/// Carte de Doi Inthanon National Park ///
Le réveil est rude entre le retour des grillons et les mobylettes des agriculteurs matinaux. Nous avons repéré sur une esquisse de carte un sentier qui partait du camp et qui se rendait au sommet de Doi Inthanon. Mais les locaux qui ne connaissent apparemment rien des randos soit ignorent son existence soit nous assènent des durées de marche insurmontables, ce qui nous découragent même d'essayer.
Nous optons donc pour se rendre au sommet en voiture, un peu dépités quand même. Sur le chemin, le premier arrêt est dans des jardins (payant) accrochés sur une falaise au bord du vide, où se font face deux temples à l'architecture insolite. Le jardin est fleuri et très bien entretenu par la main d'oeuvre locale, reconnaissable à leur tissu bleu et rouge vif. Le style des temples est futuriste et épuré, ce qui tranche avec les facades traditionnelles chargées d'ornements. Leur couleur violette et leur mosaïques cabalistiques renforçent l'idée que ces monuments proviennent d'une autre planète et ont atterri en ces jarfins célestes pour dominer le monde. Nous les visitons avec ébahissement et soif d'apprendre, d'autant plus que les coupoles intérieures sont ornées des textes fondateurs du boudhisme, l'éveil du prince Siddhārtha Gautama au VIe siècle av JC.
Le second arrêt est à seulement quelques centaines de mètres de ce lieu mystique, où d'un coté de la route il y a la (seule) vue dégagée sur les sommets alentours, et de l'autre le départ d'une petite rando en forêt.
Là encore, on nous impose de payer, cette fois-ci pour un guide histoire de faire tourner le business des tribus locales, le message est parfaitement assumé. On est tout de même à peu près sûr que le mec est originaire d'ici et non de Bangkok, avec son accoutrement simple, son teint pas trop halé, son poil unique au menton et sa démarche posée. Nous le suivons donc dans une forêt humide et fraiche, aux arbres moussus et aux grandes fougères qui nous rappellent immédiatement la Nouvelle Zélande. Ca grimpe, ça grimpe, et on ne tarde pas à sortir du bois pour atteindre des flancs de falaise à la végétation rase et clairsemée. Une brume épaisse nous empêche de voir une once du panorama. Frustrant vu le chemin parcouru mais le mystère qui entoure Doi Inthanon n'en est que plus intense.
Nous finissons notre pélerinage par un autre bout de forêt tachetée de belles éclaircies.

Données sources
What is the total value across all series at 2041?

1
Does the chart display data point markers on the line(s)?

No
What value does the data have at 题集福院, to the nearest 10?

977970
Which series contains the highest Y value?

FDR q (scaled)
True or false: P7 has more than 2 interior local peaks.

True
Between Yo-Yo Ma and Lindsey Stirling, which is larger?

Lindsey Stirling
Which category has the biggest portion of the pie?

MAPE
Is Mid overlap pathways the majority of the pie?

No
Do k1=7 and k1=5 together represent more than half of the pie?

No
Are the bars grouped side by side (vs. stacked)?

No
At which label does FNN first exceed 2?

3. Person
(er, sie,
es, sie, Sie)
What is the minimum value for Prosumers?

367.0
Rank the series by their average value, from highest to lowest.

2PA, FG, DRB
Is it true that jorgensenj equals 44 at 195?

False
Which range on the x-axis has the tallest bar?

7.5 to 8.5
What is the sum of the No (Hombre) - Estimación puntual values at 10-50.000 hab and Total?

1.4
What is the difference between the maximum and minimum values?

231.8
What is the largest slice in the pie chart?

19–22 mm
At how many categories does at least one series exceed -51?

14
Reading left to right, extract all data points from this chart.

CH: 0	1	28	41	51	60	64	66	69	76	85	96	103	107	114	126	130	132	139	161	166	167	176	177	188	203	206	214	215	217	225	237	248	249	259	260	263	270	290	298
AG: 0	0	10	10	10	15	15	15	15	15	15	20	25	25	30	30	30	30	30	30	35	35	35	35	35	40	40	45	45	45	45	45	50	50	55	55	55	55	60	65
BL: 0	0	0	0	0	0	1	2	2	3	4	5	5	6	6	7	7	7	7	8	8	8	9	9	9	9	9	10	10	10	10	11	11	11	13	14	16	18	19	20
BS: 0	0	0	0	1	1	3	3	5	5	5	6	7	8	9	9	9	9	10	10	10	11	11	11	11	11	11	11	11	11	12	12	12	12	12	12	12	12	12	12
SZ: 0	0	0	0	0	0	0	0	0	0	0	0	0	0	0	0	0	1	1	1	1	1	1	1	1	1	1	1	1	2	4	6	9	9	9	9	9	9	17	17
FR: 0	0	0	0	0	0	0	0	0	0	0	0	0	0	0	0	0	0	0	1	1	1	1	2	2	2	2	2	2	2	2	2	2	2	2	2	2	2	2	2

▶ [Action demandée]:
Pour chacune des affirmations ci-dessous, indiquez par oui ou par non si elle concorde avec le récit de la visite de Doi Inthanon, et citez mot pour mot les termes du récit qui permettent de trancher.
1. Les voyageurs se rendent au sommet de Doi Inthanon en voiture.
2. L'entrée des jardins où se font face les deux temples est gratuite.
3. Depuis les flancs de falaise atteints pendant la randonnée, le panorama est bien visible.
Appuyez-vous uniquement sur le récit de la visite de Doi Inthanon.

▶ [Zone de réponse]:
1. Oui : « Nous optons donc pour se rendre au sommet en voiture »
2. Non : « le premier arrêt est dans des jardins (payant) »
3. Non : « Une brume épaisse nous empêche de voir une once du panorama. »